WhatsApp is an amazing tool to keep people connected. We believe our students do well managing their online interactions. But when a negative incident occurs online with pre-teens the use of WhatsApp groups is often part of the dilemma.
Dilemma
A small group of friends in grade 5 have their own phones. They make a WhatsApp group so they can stay in contact. In "the chat", they share stories and jokes much like they do in person. Slowly more people in the class get phones and want to join "the chat". They let a few people join but not everyone (soon enough it is 3/4 of the class). In the chat people start talking about school and people from the class. Slowly the tone of the message changes and the line between jokes, sarcasm and hurtful comments is blurred. Some members of the chat are not sure what to do. They want to stay part of the group, but they are not comfortable with the type of conversation going on and that some of their other friends aren't allowed to join.

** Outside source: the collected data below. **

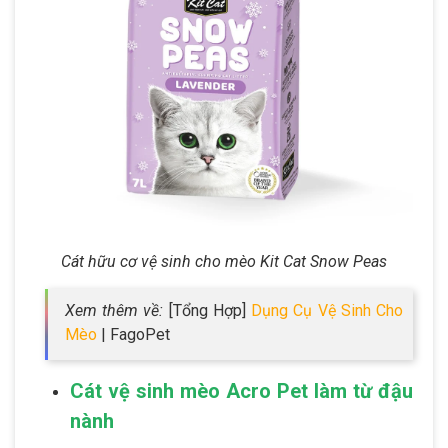
Cát hữu cơ vệ sinh cho mèo Kit Cat Snow Peas
Xem thêm về:
[Tổng Hợp]
Dụng Cụ Vệ Sinh Cho
Mèo
| FagoPet
Cát vệ sinh mèo Acro Pet làm từ đậu
nành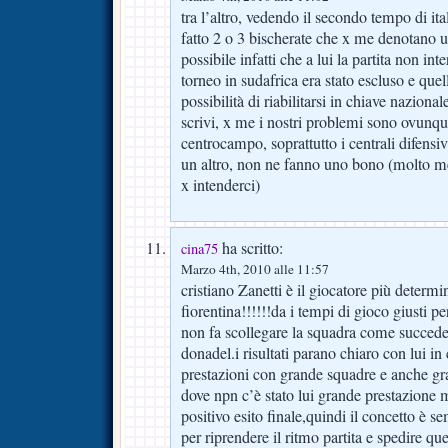
tra l’altro, vedendo il secondo tempo di i
fatto 2 o 3 bischerate che x me denotano u
possibile infatti che a lui la partita non int
torneo in sudafrica era stato escluso e quell
possibilità di riabilitarsi in chiave nazional
scrivi, x me i nostri problemi sono ovunqu
centrocampo, soprattutto i centrali difensi
un altro, non ne fanno uno bono (molto me
x intenderci)
ha scritto:
cina75
Marzo 4th, 2010 alle 11:57
cristiano Zanetti è il giocatore più determi
fiorentina!!!!!!da i tempi di gioco giusti 
non fa scollegare la squadra come succed
donadel.i risultati parano chiaro con lui in
prestazioni con grande squadre e anche gra
dove npn c’è stato lui grande prestazione 
positivo esito finale,quindi il concetto è 
per riprendere il ritmo partita e spedire q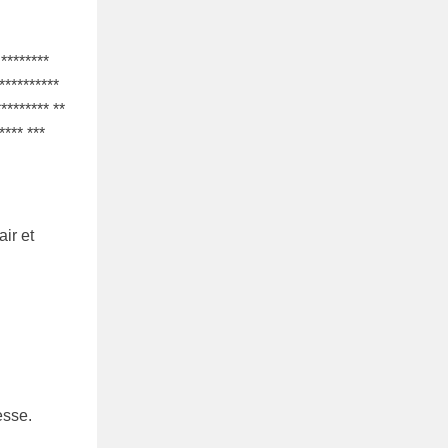
 ********
***********
********* **
**** ***
ir et
sse.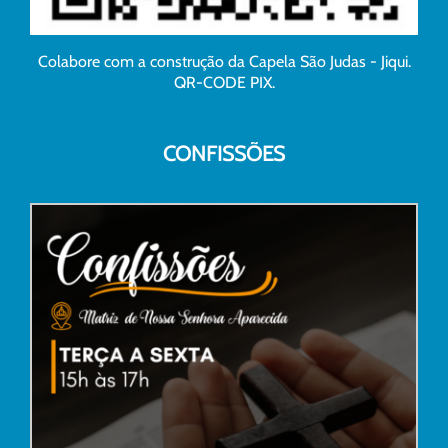
Colabore com a construção da Capela São Judas - Jiqui.
QR-CODE PIX.
CONFISSÕES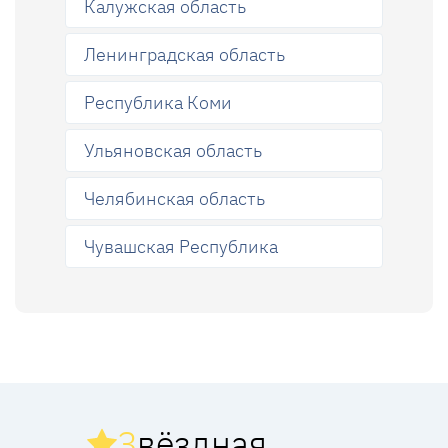
Калужская область
Ленинградская область
Республика Коми
Ульяновская область
Челябинская область
Чувашская Республика
З
вёздная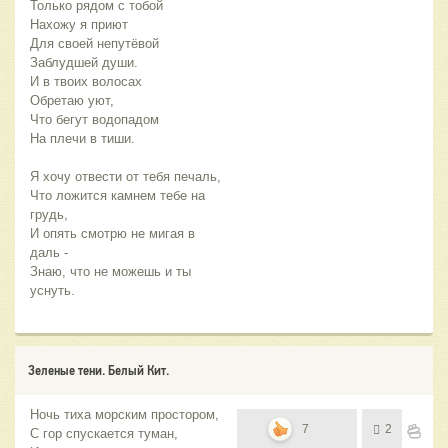
Только рядом с тобой
Нахожу я приют
Для своей непутёвой
Заблудшей души.
И в твоих волосах
Обретаю уют,
Что бегут водопадом
На плечи в тиши.
Я хочу отвести от тебя печаль,
Что ложится камнем тебе на 
грудь,
И опять смотрю не мигая в 
даль -
Знаю, что не можешь и ты 
уснуть.
Зеленые тени. Белый Кит.
Ночь тиха морским простором,
7
2
С гор спускается туман,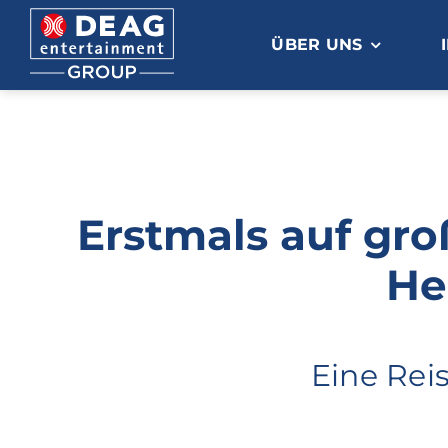
Zum
Inhalt
ÜBER UNS
springen
Erstmals auf gro
He
Eine Rei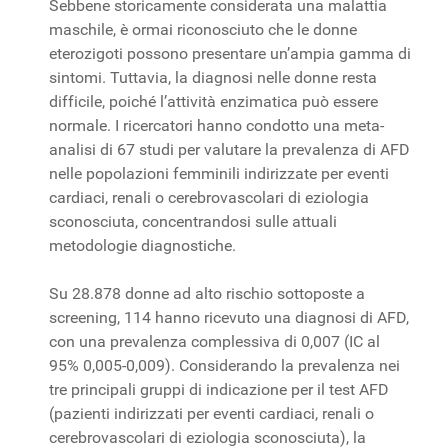
Sebbene storicamente considerata una malattia
maschile, è ormai riconosciuto che le donne
eterozigoti possono presentare un’ampia gamma di
sintomi. Tuttavia, la diagnosi nelle donne resta
difficile, poiché l’attività enzimatica può essere
normale. I ricercatori hanno condotto una meta-
analisi di 67 studi per valutare la prevalenza di AFD
nelle popolazioni femminili indirizzate per eventi
cardiaci, renali o cerebrovascolari di eziologia
sconosciuta, concentrandosi sulle attuali
metodologie diagnostiche.
Su 28.878 donne ad alto rischio sottoposte a
screening, 114 hanno ricevuto una diagnosi di AFD,
con una prevalenza complessiva di 0,007 (IC al
95% 0,005-0,009). Considerando la prevalenza nei
tre principali gruppi di indicazione per il test AFD
(pazienti indirizzati per eventi cardiaci, renali o
cerebrovascolari di eziologia sconosciuta), la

Many people's gut reaction to hearing about issues arising from group chats is to stop their child from using these services. This often raises its own issues - children feeling as if they are missing out on something, disagreements between parents and children, etc. Another way to address this is to establish clear expectations when a child gets their phone (more information on this below) and then have regular family discussions about the use of the phone (see Digital Diet dilemma)
This is a hard question to give a general answer on as it often relates to the personal circumstances and/or other family values. Many children use the line "all my friends have one, so why don't I?" but rest assured there are a number of students who don't have their own phone or regular access to a person device.